::: Supplied data

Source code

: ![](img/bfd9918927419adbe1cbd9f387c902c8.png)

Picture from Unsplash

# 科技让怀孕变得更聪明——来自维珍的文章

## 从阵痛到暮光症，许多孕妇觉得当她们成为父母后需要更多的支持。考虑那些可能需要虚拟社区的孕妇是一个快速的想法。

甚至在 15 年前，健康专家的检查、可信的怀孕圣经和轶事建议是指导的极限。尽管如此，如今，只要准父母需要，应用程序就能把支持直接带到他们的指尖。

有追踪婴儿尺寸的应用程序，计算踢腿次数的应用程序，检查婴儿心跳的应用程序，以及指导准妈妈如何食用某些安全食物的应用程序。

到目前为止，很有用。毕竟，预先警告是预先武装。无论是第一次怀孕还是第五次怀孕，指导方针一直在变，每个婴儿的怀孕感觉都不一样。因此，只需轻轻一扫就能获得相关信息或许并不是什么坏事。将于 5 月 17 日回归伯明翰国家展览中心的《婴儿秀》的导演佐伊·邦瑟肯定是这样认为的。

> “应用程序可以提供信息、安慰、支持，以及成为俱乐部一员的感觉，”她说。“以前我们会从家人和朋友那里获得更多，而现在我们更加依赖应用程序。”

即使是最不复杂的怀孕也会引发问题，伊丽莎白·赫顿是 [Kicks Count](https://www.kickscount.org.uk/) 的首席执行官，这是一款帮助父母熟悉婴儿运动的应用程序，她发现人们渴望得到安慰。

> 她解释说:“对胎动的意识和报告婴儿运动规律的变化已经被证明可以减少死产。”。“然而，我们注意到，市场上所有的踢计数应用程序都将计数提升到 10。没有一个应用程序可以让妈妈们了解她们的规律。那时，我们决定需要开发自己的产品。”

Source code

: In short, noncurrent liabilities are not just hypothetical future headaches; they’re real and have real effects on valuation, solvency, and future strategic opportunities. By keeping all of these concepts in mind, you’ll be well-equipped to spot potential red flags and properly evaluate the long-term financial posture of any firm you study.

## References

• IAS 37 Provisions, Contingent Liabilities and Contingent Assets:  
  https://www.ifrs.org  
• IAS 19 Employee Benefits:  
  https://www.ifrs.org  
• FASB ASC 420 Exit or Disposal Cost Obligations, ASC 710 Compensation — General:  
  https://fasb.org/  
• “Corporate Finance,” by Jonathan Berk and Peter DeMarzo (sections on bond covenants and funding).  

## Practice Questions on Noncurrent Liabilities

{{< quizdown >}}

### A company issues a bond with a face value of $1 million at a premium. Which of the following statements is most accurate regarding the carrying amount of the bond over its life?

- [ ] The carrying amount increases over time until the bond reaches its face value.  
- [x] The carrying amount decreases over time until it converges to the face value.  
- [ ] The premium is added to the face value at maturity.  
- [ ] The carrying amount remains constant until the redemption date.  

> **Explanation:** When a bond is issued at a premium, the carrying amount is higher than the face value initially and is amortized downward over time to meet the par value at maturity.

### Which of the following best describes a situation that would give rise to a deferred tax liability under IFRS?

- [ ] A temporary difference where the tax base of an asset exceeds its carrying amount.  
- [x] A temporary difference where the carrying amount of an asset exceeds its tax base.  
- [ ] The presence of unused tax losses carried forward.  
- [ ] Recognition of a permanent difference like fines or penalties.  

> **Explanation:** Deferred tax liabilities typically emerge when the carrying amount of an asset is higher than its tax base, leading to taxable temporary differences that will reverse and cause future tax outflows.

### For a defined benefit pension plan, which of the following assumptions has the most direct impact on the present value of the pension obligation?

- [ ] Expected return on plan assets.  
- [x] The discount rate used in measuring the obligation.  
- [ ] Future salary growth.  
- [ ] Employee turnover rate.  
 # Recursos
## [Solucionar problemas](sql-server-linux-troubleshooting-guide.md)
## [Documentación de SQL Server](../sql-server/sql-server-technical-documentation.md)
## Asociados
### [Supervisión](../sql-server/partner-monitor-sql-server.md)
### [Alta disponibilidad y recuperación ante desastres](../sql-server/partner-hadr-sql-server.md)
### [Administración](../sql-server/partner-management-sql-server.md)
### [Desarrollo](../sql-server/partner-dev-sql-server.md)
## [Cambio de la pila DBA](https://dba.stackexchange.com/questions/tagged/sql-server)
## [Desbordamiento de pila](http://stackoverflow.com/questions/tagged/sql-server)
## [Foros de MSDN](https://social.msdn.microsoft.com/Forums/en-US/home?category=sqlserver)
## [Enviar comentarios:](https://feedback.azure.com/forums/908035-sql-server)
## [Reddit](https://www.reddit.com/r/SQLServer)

::::::

> _Task_:
Copy every entry above word for word.

> _Written answer_:
Source code

: ![](img/bfd9918927419adbe1cbd9f387c902c8.png)

Picture from Unsplash

# 科技让怀孕变得更聪明——来自维珍的文章

## 从阵痛到暮光症，许多孕妇觉得当她们成为父母后需要更多的支持。考虑那些可能需要虚拟社区的孕妇是一个快速的想法。

甚至在 15 年前，健康专家的检查、可信的怀孕圣经和轶事建议是指导的极限。尽管如此，如今，只要准父母需要，应用程序就能把支持直接带到他们的指尖。

有追踪婴儿尺寸的应用程序，计算踢腿次数的应用程序，检查婴儿心跳的应用程序，以及指导准妈妈如何食用某些安全食物的应用程序。

到目前为止，很有用。毕竟，预先警告是预先武装。无论是第一次怀孕还是第五次怀孕，指导方针一直在变，每个婴儿的怀孕感觉都不一样。因此，只需轻轻一扫就能获得相关信息或许并不是什么坏事。将于 5 月 17 日回归伯明翰国家展览中心的《婴儿秀》的导演佐伊·邦瑟肯定是这样认为的。

> “应用程序可以提供信息、安慰、支持，以及成为俱乐部一员的感觉，”她说。“以前我们会从家人和朋友那里获得更多，而现在我们更加依赖应用程序。”

即使是最不复杂的怀孕也会引发问题，伊丽莎白·赫顿是 [Kicks Count](https://www.kickscount.org.uk/) 的首席执行官，这是一款帮助父母熟悉婴儿运动的应用程序，她发现人们渴望得到安慰。

> 她解释说:“对胎动的意识和报告婴儿运动规律的变化已经被证明可以减少死产。”。“然而，我们注意到，市场上所有的踢计数应用程序都将计数提升到 10。没有一个应用程序可以让妈妈们了解她们的规律。那时，我们决定需要开发自己的产品。”

Source code

: In short, noncurrent liabilities are not just hypothetical future headaches; they’re real and have real effects on valuation, solvency, and future strategic opportunities. By keeping all of these concepts in mind, you’ll be well-equipped to spot potential red flags and properly evaluate the long-term financial posture of any firm you study.

## References

• IAS 37 Provisions, Contingent Liabilities and Contingent Assets:  
  https://www.ifrs.org  
• IAS 19 Employee Benefits:  
  https://www.ifrs.org  
• FASB ASC 420 Exit or Disposal Cost Obligations, ASC 710 Compensation — General:  
  https://fasb.org/  
• “Corporate Finance,” by Jonathan Berk and Peter DeMarzo (sections on bond covenants and funding).  

## Practice Questions on Noncurrent Liabilities

{{< quizdown >}}

### A company issues a bond with a face value of $1 million at a premium. Which of the following statements is most accurate regarding the carrying amount of the bond over its life?

- [ ] The carrying amount increases over time until the bond reaches its face value.  
- [x] The carrying amount decreases over time until it converges to the face value.  
- [ ] The premium is added to the face value at maturity.  
- [ ] The carrying amount remains constant until the redemption date.  

> **Explanation:** When a bond is issued at a premium, the carrying amount is higher than the face value initially and is amortized downward over time to meet the par value at maturity.

### Which of the following best describes a situation that would give rise to a deferred tax liability under IFRS?

- [ ] A temporary difference where the tax base of an asset exceeds its carrying amount.  
- [x] A temporary difference where the carrying amount of an asset exceeds its tax base.  
- [ ] The presence of unused tax losses carried forward.  
- [ ] Recognition of a permanent difference like fines or penalties.  

> **Explanation:** Deferred tax liabilities typically emerge when the carrying amount of an asset is higher than its tax base, leading to taxable temporary differences that will reverse and cause future tax outflows.

### For a defined benefit pension plan, which of the following assumptions has the most direct impact on the present value of the pension obligation?

- [ ] Expected return on plan assets.  
- [x] The discount rate used in measuring the obligation.  
- [ ] Future salary growth.  
- [ ] Employee turnover rate.  
 # Recursos
## [Solucionar problemas](sql-server-linux-troubleshooting-guide.md)
## [Documentación de SQL Server](../sql-server/sql-server-technical-documentation.md)
## Asociados
### [Supervisión](../sql-server/partner-monitor-sql-server.md)
### [Alta disponibilidad y recuperación ante desastres](../sql-server/partner-hadr-sql-server.md)
### [Administración](../sql-server/partner-management-sql-server.md)
### [Desarrollo](../sql-server/partner-dev-sql-server.md)
## [Cambio de la pila DBA](https://dba.stackexchange.com/questions/tagged/sql-server)
## [Desbordamiento de pila](http://stackoverflow.com/questions/tagged/sql-server)
## [Foros de MSDN](https://social.msdn.microsoft.com/Forums/en-US/home?category=sqlserver)
## [Enviar comentarios:](https://feedback.azure.com/forums/908035-sql-server)
## [Reddit](https://www.reddit.com/r/SQLServer)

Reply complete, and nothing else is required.